= Data excerpts =
Start of Block
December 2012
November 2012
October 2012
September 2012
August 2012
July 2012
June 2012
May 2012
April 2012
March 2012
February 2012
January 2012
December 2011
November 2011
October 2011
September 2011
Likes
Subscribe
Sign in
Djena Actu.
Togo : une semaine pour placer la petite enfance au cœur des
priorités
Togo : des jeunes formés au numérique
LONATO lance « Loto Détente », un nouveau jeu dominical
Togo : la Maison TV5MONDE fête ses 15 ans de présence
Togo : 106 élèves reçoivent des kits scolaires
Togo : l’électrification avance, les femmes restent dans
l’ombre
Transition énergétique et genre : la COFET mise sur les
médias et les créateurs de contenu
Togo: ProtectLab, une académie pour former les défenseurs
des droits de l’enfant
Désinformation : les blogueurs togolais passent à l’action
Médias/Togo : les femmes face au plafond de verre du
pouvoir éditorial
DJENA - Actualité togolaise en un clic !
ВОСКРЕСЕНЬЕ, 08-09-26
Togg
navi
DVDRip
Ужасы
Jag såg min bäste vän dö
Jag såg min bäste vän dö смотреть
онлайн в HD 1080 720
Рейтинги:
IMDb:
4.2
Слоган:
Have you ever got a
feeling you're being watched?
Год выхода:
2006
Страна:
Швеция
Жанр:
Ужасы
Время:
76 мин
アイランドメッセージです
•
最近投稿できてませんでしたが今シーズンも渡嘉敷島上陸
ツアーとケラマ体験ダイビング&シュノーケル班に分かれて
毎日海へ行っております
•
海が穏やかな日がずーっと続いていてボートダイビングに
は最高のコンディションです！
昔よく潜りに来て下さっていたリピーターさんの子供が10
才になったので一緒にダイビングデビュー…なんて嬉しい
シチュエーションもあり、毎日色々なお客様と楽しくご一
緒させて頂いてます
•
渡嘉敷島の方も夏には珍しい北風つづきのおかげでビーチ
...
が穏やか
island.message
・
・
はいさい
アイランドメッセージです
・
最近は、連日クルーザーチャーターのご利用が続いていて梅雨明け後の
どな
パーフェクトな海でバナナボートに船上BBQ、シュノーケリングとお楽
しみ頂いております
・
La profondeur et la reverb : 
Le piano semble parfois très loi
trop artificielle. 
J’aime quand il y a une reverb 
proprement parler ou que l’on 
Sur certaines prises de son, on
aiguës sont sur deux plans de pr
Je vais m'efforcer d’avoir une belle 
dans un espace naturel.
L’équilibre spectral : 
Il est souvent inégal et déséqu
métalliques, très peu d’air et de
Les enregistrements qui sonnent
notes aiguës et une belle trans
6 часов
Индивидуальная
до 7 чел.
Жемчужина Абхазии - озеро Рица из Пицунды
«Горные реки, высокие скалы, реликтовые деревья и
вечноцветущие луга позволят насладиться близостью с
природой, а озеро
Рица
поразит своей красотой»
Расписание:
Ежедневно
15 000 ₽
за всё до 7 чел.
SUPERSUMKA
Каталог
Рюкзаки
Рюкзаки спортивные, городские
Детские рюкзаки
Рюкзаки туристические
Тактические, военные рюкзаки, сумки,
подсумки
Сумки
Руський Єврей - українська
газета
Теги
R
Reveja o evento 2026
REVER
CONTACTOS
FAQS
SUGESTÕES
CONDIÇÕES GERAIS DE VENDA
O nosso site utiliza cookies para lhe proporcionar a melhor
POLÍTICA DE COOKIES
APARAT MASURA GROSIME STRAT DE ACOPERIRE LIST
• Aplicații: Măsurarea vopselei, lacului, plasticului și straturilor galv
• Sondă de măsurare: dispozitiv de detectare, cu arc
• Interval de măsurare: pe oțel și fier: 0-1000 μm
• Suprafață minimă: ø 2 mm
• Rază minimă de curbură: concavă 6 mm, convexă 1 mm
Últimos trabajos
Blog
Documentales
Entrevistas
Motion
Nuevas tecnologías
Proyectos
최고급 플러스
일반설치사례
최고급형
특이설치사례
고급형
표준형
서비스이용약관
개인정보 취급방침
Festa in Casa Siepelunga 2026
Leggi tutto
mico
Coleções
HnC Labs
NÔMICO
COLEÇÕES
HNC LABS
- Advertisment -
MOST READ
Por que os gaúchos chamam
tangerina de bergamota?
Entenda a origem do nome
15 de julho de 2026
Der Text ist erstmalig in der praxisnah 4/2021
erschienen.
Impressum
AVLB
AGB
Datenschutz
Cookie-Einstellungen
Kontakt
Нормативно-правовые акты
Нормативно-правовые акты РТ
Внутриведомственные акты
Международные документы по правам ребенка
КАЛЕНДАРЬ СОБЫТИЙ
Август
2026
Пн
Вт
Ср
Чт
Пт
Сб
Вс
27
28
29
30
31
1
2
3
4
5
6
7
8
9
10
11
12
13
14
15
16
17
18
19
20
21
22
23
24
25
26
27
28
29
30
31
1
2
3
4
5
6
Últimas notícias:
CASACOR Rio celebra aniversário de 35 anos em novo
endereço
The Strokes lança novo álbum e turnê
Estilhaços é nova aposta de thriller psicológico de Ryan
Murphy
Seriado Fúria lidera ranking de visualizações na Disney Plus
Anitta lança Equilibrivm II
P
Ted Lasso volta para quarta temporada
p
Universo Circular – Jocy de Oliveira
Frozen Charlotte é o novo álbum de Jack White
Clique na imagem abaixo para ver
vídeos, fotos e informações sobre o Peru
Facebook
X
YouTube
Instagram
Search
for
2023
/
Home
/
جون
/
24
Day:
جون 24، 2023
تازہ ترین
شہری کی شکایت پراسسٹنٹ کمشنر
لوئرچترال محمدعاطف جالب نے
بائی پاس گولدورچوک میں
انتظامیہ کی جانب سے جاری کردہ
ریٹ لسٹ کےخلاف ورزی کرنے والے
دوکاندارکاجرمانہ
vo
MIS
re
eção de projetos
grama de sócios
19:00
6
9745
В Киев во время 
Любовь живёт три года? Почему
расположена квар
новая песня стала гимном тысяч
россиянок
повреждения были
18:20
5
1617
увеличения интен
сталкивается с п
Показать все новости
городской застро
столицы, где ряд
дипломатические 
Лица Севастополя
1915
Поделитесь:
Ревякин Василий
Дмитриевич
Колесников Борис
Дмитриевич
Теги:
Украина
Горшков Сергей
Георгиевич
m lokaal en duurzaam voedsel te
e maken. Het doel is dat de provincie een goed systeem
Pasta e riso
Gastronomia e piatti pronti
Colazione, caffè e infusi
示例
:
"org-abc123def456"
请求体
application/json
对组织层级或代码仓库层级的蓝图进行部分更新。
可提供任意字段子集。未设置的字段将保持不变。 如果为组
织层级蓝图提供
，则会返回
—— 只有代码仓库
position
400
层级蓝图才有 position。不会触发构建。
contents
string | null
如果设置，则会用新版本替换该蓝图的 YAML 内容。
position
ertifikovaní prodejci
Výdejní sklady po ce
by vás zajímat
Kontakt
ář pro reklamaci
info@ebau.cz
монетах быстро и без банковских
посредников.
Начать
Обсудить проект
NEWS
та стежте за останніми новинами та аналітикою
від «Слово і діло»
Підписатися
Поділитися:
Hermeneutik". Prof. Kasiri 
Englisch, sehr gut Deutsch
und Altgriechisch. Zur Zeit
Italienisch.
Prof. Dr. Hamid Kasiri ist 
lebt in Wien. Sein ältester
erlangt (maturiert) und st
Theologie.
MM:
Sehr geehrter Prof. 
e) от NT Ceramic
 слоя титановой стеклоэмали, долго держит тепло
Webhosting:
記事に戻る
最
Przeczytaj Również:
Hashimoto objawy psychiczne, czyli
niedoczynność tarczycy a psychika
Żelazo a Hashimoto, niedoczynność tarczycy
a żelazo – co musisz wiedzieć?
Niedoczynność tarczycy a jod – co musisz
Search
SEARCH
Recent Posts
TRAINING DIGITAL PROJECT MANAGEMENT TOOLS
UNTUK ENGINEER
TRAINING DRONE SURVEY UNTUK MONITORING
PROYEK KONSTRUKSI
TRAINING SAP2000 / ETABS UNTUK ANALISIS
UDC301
End of Block
Your answer must be an exact transcription of the lines from the one containing "Colazione, caffè e infusi" through the last line of the records above, and nothing else.

Colazione, caffè e infusi
示例
:
"org-abc123def456"
请求体
application/json
对组织层级或代码仓库层级的蓝图进行部分更新。
可提供任意字段子集。未设置的字段将保持不变。 如果为组
织层级蓝图提供
，则会返回
—— 只有代码仓库
position
400
层级蓝图才有 position。不会触发构建。
contents
string | null
如果设置，则会用新版本替换该蓝图的 YAML 内容。
position
ertifikovaní prodejci
Výdejní sklady po ce
by vás zajímat
Kontakt
ář pro reklamaci
info@ebau.cz
монетах быстро и без банковских
посредников.
Начать
Обсудить проект
NEWS
та стежте за останніми новинами та аналітикою
від «Слово і діло»
Підписатися
Поділитися:
Hermeneutik". Prof. Kasiri 
Englisch, sehr gut Deutsch
und Altgriechisch. Zur Zeit
Italienisch.
Prof. Dr. Hamid Kasiri ist 
lebt in Wien. Sein ältester
erlangt (maturiert) und st
Theologie.
MM:
Sehr geehrter Prof. 
e) от NT Ceramic
 слоя титановой стеклоэмали, долго держит тепло
Webhosting:
記事に戻る
最
Przeczytaj Również:
Hashimoto objawy psychiczne, czyli
niedoczynność tarczycy a psychika
Żelazo a Hashimoto, niedoczynność tarczycy
a żelazo – co musisz wiedzieć?
Niedoczynność tarczycy a jod – co musisz
Search
SEARCH
Recent Posts
TRAINING DIGITAL PROJECT MANAGEMENT TOOLS
UNTUK ENGINEER
TRAINING DRONE SURVEY UNTUK MONITORING
PROYEK KONSTRUKSI
TRAINING SAP2000 / ETABS UNTUK ANALISIS
UDC301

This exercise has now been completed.